Discrete Trial Teaching
A specific approach I highly recommend, based in ABA, is something called discrete trial teaching. In my opinion, there is nothing better to teach specific skills including mimicking, labeling, requesting, categorizing, and the beginning of conversational skills among other things. I’ve presented and created videos about this approach on my Youtube channel and on another of our sites, appletreeinstitute.com. This approach is structured, systematic, regimented and predominately done at a table (sometimes referred to as ‘table-time’). There are countless other videos on YouTube describing this approach; check them out!! You won’t find a better method to teach specific skills to your child.

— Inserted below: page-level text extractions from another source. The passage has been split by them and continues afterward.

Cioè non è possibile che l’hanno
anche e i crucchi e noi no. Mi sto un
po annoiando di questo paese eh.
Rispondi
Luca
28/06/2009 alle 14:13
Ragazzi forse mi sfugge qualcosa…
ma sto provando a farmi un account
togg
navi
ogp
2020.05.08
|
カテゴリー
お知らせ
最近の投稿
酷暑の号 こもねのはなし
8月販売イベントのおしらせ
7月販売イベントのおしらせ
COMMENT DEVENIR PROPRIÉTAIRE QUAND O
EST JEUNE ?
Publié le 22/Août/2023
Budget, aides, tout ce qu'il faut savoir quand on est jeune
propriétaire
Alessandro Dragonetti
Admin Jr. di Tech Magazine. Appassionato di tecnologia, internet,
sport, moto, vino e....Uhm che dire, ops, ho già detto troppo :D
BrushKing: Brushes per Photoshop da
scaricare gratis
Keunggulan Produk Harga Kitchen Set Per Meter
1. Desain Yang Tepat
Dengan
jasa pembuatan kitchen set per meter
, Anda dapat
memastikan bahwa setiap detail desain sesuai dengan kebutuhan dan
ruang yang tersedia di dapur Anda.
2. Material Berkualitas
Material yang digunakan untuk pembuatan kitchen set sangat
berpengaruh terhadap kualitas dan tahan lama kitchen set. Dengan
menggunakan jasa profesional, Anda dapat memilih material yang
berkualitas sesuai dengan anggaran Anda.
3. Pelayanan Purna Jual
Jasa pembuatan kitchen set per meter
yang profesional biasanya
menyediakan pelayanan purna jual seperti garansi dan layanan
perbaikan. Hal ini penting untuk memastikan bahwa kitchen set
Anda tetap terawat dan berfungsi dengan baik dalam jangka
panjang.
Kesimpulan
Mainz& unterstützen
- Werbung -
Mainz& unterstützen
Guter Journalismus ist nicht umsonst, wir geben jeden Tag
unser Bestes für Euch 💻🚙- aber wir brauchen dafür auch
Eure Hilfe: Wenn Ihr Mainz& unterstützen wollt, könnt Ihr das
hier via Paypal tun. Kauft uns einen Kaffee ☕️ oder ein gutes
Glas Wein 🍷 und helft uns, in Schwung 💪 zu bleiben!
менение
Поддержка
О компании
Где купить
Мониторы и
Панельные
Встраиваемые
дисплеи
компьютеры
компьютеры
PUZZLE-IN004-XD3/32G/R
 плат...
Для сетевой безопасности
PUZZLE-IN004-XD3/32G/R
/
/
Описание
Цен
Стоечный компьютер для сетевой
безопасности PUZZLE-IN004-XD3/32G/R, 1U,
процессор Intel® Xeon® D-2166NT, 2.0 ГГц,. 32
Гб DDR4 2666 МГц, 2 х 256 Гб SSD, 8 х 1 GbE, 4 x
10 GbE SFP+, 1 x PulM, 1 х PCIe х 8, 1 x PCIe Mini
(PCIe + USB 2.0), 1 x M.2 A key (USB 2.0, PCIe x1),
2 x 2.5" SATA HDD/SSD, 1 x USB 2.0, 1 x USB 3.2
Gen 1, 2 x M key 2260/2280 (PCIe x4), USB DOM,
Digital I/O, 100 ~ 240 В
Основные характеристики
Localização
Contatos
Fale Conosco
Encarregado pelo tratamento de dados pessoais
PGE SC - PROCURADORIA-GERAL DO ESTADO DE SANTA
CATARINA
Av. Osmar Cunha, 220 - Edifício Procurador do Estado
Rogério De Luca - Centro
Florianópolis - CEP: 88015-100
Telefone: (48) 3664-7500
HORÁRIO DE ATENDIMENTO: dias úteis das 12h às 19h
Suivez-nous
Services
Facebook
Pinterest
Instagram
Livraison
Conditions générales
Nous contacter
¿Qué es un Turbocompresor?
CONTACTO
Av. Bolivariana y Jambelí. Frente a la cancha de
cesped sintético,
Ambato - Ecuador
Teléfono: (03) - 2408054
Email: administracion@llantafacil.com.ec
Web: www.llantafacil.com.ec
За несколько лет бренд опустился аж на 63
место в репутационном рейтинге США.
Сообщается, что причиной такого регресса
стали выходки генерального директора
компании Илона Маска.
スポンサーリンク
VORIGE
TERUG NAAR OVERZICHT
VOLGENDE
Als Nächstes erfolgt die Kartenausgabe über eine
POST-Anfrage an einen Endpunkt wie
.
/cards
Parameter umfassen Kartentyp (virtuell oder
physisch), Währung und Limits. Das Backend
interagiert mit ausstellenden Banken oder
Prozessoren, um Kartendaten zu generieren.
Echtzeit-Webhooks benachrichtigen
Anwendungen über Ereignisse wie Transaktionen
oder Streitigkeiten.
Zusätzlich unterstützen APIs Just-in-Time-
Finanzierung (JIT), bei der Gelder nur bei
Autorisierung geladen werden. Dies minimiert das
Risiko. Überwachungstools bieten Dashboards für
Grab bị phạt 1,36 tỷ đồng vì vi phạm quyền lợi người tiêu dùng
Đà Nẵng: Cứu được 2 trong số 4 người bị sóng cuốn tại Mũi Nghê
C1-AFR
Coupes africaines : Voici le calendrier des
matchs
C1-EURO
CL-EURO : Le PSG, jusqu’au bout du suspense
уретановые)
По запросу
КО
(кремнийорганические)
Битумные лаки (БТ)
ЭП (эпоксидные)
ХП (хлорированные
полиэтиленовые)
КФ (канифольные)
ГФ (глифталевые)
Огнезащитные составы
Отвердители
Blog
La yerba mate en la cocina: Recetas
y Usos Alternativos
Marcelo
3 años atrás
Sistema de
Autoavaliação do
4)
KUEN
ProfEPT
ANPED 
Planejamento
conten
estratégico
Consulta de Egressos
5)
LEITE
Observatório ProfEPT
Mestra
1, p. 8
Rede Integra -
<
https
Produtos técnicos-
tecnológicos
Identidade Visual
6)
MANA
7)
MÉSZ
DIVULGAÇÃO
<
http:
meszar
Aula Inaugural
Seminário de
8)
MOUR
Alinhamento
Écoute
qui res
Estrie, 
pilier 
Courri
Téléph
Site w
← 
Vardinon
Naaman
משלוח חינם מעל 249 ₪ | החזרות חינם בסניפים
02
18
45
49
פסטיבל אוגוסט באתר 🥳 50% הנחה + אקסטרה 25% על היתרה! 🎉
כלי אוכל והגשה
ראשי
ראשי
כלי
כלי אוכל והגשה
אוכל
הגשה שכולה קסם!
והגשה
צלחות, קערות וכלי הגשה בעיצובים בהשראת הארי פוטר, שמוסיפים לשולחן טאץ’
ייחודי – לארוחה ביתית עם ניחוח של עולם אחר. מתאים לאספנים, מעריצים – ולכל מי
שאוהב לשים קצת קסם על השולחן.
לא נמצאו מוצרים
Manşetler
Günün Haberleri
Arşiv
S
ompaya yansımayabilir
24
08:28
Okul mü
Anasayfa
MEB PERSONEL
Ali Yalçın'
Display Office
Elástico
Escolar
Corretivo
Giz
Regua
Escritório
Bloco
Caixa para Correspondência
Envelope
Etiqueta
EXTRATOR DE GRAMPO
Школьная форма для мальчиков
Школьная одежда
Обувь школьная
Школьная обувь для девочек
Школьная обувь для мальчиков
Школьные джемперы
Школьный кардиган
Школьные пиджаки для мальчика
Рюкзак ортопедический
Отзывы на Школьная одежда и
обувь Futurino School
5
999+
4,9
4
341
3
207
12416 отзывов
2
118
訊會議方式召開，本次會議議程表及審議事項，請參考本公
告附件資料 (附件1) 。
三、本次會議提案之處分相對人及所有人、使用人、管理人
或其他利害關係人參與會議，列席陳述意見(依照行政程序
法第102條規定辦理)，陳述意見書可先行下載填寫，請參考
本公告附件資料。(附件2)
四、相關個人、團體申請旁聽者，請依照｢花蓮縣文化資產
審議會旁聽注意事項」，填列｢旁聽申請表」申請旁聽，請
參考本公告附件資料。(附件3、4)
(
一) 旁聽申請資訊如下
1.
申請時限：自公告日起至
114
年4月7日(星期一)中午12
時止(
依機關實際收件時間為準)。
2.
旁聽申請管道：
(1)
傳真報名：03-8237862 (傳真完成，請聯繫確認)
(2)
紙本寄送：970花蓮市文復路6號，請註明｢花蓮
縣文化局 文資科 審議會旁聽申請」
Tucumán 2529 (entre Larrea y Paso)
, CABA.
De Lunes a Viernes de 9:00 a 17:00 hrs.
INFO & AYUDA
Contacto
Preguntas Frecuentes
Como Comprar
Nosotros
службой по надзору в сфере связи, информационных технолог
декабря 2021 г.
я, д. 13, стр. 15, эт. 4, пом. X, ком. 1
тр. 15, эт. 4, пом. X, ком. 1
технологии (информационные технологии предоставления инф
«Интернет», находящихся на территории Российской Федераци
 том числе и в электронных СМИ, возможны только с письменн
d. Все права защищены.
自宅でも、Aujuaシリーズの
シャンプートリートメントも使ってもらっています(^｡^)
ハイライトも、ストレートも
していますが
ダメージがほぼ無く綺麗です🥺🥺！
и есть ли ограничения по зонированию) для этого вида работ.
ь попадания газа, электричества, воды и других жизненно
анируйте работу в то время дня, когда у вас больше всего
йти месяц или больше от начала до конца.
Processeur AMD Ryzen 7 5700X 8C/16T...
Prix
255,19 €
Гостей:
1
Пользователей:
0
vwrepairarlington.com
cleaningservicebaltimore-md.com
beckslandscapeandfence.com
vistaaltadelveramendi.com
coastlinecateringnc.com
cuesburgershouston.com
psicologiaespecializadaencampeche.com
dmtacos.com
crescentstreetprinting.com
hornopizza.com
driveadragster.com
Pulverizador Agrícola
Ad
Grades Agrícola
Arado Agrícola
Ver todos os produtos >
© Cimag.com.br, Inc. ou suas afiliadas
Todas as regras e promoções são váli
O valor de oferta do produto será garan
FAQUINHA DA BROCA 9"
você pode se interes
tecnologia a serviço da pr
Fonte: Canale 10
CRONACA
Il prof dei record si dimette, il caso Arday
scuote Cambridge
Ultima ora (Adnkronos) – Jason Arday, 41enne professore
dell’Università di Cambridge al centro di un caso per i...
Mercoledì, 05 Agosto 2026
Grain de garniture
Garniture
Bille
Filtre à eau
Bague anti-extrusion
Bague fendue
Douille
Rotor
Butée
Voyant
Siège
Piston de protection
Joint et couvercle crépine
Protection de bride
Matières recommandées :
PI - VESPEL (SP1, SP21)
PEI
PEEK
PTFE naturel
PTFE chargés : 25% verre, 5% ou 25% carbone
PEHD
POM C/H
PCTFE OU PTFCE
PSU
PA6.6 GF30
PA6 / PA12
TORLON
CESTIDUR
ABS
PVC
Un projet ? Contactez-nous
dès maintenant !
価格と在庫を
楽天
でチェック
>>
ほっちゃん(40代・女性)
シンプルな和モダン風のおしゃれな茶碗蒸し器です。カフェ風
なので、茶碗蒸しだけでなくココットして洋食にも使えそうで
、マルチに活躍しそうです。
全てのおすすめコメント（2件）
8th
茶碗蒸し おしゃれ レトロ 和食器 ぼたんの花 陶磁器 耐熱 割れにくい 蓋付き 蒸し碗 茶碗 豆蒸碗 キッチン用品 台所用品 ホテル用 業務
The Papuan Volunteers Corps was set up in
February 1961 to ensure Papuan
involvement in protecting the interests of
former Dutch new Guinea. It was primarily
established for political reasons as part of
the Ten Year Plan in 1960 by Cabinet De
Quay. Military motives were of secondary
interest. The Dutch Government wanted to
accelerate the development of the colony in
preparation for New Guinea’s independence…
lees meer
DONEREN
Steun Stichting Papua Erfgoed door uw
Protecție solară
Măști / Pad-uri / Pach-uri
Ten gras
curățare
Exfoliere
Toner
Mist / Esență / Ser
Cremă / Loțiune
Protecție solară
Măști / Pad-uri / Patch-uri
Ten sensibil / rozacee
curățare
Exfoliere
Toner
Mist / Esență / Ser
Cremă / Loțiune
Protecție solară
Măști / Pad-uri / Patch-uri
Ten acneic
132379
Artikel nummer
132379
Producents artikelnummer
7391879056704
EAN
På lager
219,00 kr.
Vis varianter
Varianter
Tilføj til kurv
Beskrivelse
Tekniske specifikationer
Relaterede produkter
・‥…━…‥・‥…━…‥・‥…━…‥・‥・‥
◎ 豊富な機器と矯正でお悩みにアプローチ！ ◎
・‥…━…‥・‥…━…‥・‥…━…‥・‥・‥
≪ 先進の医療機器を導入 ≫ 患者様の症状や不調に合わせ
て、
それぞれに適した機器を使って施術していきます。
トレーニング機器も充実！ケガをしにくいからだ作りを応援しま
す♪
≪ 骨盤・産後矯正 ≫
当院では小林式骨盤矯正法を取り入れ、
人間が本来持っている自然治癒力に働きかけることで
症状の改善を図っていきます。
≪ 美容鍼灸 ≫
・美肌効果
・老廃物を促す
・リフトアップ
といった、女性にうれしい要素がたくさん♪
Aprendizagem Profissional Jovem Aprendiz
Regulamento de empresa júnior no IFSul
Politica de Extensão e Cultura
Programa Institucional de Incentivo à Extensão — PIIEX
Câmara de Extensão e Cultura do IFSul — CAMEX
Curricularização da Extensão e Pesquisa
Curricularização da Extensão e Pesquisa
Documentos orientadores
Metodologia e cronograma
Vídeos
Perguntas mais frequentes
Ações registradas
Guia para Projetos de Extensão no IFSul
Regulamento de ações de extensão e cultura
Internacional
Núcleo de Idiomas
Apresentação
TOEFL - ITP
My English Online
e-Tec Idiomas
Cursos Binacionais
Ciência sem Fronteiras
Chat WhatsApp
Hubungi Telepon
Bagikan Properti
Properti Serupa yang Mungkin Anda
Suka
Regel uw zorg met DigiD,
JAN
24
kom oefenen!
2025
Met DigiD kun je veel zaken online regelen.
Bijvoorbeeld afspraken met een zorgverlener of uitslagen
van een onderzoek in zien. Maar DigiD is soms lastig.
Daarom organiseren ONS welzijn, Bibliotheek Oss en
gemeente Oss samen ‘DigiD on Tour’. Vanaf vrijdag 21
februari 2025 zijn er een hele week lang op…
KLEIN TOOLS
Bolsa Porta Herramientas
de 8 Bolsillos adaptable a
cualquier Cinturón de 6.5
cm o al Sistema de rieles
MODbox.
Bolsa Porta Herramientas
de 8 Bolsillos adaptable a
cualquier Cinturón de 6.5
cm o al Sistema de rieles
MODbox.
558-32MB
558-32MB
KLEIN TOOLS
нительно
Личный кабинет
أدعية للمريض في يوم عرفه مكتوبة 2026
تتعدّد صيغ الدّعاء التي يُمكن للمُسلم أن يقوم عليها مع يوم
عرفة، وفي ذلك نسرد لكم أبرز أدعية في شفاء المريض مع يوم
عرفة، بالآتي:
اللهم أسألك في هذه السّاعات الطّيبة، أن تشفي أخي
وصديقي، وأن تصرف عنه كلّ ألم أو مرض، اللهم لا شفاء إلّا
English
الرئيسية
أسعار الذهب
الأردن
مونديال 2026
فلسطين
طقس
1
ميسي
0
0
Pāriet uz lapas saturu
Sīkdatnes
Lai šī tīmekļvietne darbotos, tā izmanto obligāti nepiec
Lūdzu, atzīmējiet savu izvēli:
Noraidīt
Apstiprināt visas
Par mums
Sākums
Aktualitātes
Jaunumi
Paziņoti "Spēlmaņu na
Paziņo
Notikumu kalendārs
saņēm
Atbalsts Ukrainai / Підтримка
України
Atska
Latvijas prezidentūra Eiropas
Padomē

The Early Start Denver Model
As much as Discrete Trial Teaching is formal, systematic, and regimented, the Early Start Denver Model (ESDM) is free-flowing, in-the-moment, fun, and relationship-building, with strategies that are designed to do just that, build your relationship with your child!! This is especially important in that a primary sign of autism is an aloof quality and a general lack of social engagement. This approach takes everyday events and routines such as getting dressed, eating a meal, changing a diaper, clean-up, reading a story, playing with a toy, and leverages them to become dynamic relationship-building activities that make the parent “center-stage” in the endeavor and in the child’s life. Given that, quite often, a parent’s number-one concern is that they can’t get their child with autism to properly engage with them, this approach is vital. There too are excellent videos describing this approach on YouTube, as well as the excellent resource, The Early Start for Your Child with Autism, by Rogers, Dawson, & Vismara.
So, we talked about DTT and the ESDM as two very different but complementary approaches to build and develop both specific skills and, more generally, your relationship with your child. It’s well worth your time to learn about both approaches.